Source records
════════

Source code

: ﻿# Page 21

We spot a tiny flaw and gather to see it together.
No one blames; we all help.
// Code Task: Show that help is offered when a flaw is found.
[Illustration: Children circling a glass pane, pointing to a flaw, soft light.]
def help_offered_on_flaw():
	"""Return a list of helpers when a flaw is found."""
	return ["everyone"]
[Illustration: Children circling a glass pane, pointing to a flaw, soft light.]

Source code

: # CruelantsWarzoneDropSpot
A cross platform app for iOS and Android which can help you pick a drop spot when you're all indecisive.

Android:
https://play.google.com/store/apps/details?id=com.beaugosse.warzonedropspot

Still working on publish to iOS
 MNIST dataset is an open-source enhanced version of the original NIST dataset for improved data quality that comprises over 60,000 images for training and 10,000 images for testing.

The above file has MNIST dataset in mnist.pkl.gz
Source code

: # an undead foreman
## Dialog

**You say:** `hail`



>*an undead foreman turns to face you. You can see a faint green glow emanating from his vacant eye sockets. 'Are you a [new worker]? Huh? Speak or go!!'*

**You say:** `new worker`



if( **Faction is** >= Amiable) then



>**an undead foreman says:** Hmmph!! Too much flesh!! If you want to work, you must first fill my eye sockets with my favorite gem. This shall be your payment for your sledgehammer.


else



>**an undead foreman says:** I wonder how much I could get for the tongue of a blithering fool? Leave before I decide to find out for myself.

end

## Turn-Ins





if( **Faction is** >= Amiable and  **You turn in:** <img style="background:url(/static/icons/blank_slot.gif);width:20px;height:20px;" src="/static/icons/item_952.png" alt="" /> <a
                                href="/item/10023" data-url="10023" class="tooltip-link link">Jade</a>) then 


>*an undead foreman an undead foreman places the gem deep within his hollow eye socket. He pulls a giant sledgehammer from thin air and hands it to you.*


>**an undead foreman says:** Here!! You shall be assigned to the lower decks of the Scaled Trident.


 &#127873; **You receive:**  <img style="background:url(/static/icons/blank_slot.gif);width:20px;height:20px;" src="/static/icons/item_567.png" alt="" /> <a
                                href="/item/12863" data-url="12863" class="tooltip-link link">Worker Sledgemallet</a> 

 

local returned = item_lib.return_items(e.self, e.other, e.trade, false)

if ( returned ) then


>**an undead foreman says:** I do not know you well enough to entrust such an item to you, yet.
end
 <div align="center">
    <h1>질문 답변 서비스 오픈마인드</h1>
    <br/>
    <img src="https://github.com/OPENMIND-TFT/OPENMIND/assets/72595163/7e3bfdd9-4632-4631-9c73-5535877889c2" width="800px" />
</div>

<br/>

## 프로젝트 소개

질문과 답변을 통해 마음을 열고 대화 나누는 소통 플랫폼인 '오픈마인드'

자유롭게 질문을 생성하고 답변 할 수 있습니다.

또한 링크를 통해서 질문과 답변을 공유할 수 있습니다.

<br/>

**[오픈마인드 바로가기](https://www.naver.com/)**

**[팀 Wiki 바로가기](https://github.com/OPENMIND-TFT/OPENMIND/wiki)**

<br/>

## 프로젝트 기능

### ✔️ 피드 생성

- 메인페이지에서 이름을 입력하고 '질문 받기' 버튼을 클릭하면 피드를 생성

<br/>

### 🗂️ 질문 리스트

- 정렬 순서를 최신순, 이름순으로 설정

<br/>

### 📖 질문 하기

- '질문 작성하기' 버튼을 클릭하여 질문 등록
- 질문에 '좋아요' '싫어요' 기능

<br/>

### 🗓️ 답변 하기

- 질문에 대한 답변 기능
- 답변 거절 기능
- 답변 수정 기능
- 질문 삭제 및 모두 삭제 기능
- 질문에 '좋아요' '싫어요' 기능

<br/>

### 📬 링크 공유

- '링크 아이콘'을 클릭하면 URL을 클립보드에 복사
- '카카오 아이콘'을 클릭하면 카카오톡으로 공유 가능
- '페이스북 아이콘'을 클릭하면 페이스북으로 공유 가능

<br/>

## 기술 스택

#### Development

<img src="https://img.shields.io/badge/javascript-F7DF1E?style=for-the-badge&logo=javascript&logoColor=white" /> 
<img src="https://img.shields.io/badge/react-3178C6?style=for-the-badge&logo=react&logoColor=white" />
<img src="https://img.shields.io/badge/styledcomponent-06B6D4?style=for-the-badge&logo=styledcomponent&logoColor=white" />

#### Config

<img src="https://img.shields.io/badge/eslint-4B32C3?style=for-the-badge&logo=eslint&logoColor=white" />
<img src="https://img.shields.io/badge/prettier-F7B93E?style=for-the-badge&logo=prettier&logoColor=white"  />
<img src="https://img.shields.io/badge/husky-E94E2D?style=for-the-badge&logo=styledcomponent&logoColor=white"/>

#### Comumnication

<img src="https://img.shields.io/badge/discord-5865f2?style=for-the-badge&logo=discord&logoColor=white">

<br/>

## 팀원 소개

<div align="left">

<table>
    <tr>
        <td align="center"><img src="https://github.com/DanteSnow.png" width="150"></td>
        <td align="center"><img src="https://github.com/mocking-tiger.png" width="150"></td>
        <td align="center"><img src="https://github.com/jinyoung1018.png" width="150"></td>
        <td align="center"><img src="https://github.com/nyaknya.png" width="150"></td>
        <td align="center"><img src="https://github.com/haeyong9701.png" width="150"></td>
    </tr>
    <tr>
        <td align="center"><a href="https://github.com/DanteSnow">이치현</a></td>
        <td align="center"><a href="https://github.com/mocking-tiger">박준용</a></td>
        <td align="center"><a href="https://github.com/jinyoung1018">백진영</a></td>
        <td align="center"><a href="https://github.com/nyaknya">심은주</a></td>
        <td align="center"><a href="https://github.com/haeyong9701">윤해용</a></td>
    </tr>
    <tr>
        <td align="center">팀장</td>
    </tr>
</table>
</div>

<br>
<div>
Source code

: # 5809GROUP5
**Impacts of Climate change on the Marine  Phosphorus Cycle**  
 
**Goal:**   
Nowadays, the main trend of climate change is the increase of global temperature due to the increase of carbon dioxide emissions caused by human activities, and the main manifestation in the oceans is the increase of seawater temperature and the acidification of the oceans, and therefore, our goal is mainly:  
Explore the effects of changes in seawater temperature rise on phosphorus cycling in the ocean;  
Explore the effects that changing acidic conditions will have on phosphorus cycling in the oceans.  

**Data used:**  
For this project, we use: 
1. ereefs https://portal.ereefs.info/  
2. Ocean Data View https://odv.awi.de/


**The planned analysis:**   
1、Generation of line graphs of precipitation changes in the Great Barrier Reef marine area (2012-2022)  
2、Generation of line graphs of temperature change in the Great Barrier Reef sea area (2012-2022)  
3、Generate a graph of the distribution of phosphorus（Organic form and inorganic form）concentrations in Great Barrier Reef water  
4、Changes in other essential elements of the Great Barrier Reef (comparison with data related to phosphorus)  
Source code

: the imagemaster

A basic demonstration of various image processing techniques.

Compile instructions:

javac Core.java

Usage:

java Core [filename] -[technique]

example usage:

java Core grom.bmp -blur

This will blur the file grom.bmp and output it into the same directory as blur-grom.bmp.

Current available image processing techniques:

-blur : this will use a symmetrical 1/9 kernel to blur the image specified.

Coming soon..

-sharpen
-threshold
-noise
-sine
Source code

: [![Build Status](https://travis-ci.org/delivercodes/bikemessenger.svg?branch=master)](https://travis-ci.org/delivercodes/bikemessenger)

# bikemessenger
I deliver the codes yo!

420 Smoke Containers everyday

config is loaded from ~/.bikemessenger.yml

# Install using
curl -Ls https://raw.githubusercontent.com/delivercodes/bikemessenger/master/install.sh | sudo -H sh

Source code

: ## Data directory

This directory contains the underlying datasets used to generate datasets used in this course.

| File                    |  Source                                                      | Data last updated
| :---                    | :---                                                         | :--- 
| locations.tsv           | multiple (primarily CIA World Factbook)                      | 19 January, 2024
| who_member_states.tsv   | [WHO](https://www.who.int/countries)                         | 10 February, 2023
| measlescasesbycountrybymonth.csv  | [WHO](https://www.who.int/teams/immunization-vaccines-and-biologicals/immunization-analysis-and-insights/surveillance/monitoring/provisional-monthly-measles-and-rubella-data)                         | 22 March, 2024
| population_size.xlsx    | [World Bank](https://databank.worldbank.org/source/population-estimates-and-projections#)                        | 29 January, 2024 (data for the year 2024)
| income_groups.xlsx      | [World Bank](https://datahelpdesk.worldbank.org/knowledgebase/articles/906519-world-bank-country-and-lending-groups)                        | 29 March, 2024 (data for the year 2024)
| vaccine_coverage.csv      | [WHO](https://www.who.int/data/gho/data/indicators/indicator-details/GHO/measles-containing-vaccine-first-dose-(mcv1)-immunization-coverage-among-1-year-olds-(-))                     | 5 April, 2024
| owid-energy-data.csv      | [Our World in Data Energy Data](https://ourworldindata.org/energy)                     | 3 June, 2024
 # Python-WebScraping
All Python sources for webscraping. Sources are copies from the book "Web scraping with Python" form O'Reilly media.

════════

DIRECTIONS FOR THIS TASK
When the line with "## Turn-Ins" is reached in the data above, start copying there, and copy each line exactly until the line with "if( **Faction is** >= Amiable and" has been copied; copy nothing else.

THE COMPLETED TASK
## Turn-Ins





if( **Faction is** >= Amiable and  **You turn in:** <img style="background:url(/static/icons/blank_slot.gif);width:20px;height:20px;" src="/static/icons/item_952.png" alt="" /> <a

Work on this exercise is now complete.